= Brief =
Set out the lines below as a numbered list, omitting any blank lines and leaving the pictures out.

= Data =
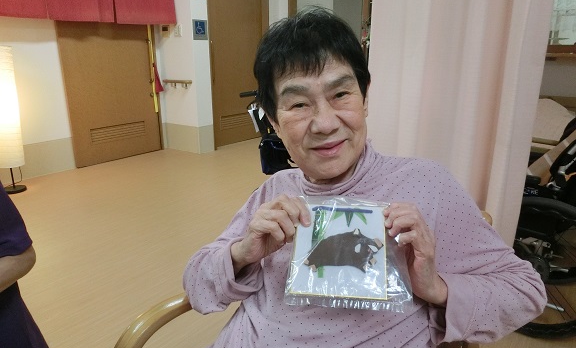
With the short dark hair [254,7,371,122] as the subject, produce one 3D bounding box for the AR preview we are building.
[{"bbox_3d":[0.040,-0.168,0.650,0.180,0.190,0.190,-13,15,-2],"label":"short dark hair"}]

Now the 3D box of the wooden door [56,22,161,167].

= Answer =
1. With the short dark hair [254,7,371,122] as the subject, produce one 3D bounding box for the AR preview we are building.
2. [{"bbox_3d":[0.040,-0.168,0.650,0.180,0.190,0.190,-13,15,-2],"label":"short dark hair"}]
3. Now the 3D box of the wooden door [56,22,161,167].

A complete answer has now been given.